21. Sthitapragna (1)

(This means One who keeps his mind stable under any situation, one who does not flinch,
This is the one who is calm and composed in any event. One of the most valuable concepts
preached by Lord Krishna to Arjun, His disciple, in the Geeta).

O Lord, how to know a sthitapragna in Samaadhi (the culmination point of meditation where
one forgets oneself in search of the supreme knowledge) ?

How does an intellectually stable muni (a rishi) speak, live and move?

(A question from Arjun).

"One who gives up all lust and lives within, one whose soul is satisfied,
is a Sthitapragna.One who has no anguish or agony in heart,
who has no craving for happiness,who has no attachment anywhere,
who is the same in joy or sorrow, who has no hatred is a man of stable intellect."

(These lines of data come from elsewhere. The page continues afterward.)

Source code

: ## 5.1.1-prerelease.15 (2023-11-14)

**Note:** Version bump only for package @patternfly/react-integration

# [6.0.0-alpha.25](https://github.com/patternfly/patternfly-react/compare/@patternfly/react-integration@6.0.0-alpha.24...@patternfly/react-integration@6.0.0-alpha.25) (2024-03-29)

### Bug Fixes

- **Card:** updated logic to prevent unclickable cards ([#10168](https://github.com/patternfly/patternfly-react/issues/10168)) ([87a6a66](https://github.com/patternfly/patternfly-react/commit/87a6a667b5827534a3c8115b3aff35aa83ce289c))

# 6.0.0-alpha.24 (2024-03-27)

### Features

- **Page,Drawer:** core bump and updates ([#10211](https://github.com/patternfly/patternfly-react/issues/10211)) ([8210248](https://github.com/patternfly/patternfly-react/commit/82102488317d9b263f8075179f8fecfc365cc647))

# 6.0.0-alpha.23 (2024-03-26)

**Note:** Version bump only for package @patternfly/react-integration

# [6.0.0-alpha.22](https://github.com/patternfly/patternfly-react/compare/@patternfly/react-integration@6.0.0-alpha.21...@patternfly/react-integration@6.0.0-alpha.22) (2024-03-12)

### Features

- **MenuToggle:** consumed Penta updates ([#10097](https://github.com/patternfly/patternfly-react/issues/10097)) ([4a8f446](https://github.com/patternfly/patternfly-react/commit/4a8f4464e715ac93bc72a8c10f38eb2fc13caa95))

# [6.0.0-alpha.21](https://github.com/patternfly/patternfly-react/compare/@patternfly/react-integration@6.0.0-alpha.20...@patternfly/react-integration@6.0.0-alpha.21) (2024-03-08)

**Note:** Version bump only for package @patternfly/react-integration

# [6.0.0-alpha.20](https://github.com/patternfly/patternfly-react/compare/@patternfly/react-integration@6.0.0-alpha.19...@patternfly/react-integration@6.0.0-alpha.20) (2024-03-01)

(Answer from Lord Krishna).

22. Sthitapragna (2)

When the body is unfed, lusts disappear, and still it (body) tends to them(lusts).

Only when the supreme is felt, can one avoid lusts totally. When the mind pampers
organs, there is an attachment. An attachment brings physical indulgence.
The indulgence causes anger, from anger comes bluntness of intellect.
The intellectual bluntness causes the loss of memory. And when the memory is lost,
intellect is gone. The destruction of intellect is the root of a total destruction.

The organs free from attachment and hatred control lusts and one who controls
one’s physical desires is a man having a stable soul.
Such a person achieves a divine pleasure.

The waters which are filled everyday, which are constant, enter the sea.

The one in whom all the desires melt achieves peace, and not the one who is lusty and lewd.

23. Secrets of Satyagrah

The secret of Satyagrah is giving up the fruits of actions.

The meaning of giving up fruits is not that one who gives up
fruits does not get any. The giving up means the want of attachment really speaking,
one who gives up gets thousand-fold.

One who looks at the result only gets deflected many times.

Generally, it is believed that religion and wealth go ill together.
The author of the Geeta has removed this illusion.
He has made no distinction between the salvation and the mundane practices.
On the contrary, he has interwoven the mundane affairs and religion.